## [Provided passage]
Segment Open

Zerby v. Wilson

By the Court :

The plaintiff relied upon a written contract, or lease in writing not under seal, as the foundation of his action. By his plea, the defendant put the fact of executing, or making the writing in issue, and the plaintiff to prove it, offered the confessions of the defendant in evidence, without calling the subscribing witness, or accounting for his omission to do it. The court overruled the evi*41dence, and this motion is now made, upon the ground that in so overruling it, the court erred.

*No rule of evidence is better established than that which requires the subscribing witness to a written instrument to be produced when its execution is put in issue, and is to be tried. Or if he can not be produced, to show some legal reason why this is impracticable, as a foundation for the admission of secondary evidence. The plaintiff’s counsel rely upon the case of Hall v. Phelps, 2 Johns. 451, as establishing and sustaining a different doctrine. It is unnecessary to say how far we should be governed by that case as an authority, did we consider it full in point, because we do not so consider it. In a subsequent ease, decided in the same court, Fox v. Reil, 3 Johns. 477, the same question again came up, and the grounds of the first case, and the extent of the decision, are examined and explained in such manner as much to weaken its authority. Hall v. Phelps was a case upon a promissory note; Fox v. Reil was debt upon a bond. In the latter case, the confessions were rejected, and in giving the opinion of the court, Kent, Chief Justice, states distinctly, that he concurred in the decision in Hall v. Phelps, upon the ground that it was a case of commercial paper, and that the English rule was exceedingly inconvenient, when applied to that description of written obligations. He says he recollects no case where it was ever applied to a specialty.

The case before us is not a specialty, but it is not, nor does it bear any resemblance to commercial paper. It is a contract in relation to the realty; it conferred upon the lessee a qualified interest in land, and the solemnities of execution are in their nature as important as the execution of a bond for the payment of money, or of any specialty, short of a deed for the conveyance of land. It is a ease much more strongly assimilated to that of Fox v. Reil than that ot Hall V. Phelps, and we are of opinion that it falls within the rule of the latter case.' The evidence was properly rejected, and the motion for a new trial must be overruled.

Segment Closed

## [Problems and tasks]
A – Using the Zerby v. Wilson opinion, answer these questions:
(i) What kind of case was Hall v. Phelps?
(ii) Who gave the opinion of the court in Fox v. Reil?
(iii) What did the plaintiff offer in evidence to prove that the writing was executed?
B – Reproduce word for word the part of the Zerby v. Wilson opinion that begins with the words "The case before" and ends after the words "must be overruled.".

## [Material shown]
Segment Open

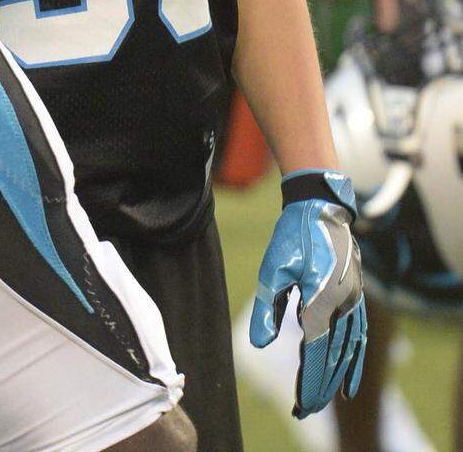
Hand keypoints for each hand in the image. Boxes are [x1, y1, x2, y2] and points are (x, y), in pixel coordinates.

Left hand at [250, 170, 366, 418]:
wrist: (321, 208)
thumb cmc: (293, 236)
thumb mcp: (273, 269)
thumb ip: (267, 308)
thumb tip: (259, 345)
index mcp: (320, 301)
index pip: (316, 354)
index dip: (309, 383)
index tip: (301, 406)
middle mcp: (342, 307)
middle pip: (334, 358)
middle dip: (320, 388)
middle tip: (305, 411)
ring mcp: (354, 303)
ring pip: (349, 351)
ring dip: (337, 379)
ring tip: (323, 400)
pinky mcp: (357, 298)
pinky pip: (360, 338)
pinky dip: (356, 361)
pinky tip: (350, 380)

Segment Closed

## [Solutions to the exercise]
A –
(i) It was a case upon a promissory note.
(ii) Kent, Chief Justice, gave the opinion.
(iii) The plaintiff offered the defendant's confessions.

B –
The case before us is not a specialty, but it is not, nor does it bear any resemblance to commercial paper. It is a contract in relation to the realty; it conferred upon the lessee a qualified interest in land, and the solemnities of execution are in their nature as important as the execution of a bond for the payment of money, or of any specialty, short of a deed for the conveyance of land. It is a ease much more strongly assimilated to that of Fox v. Reil than that ot Hall V. Phelps, and we are of opinion that it falls within the rule of the latter case.' The evidence was properly rejected, and the motion for a new trial must be overruled.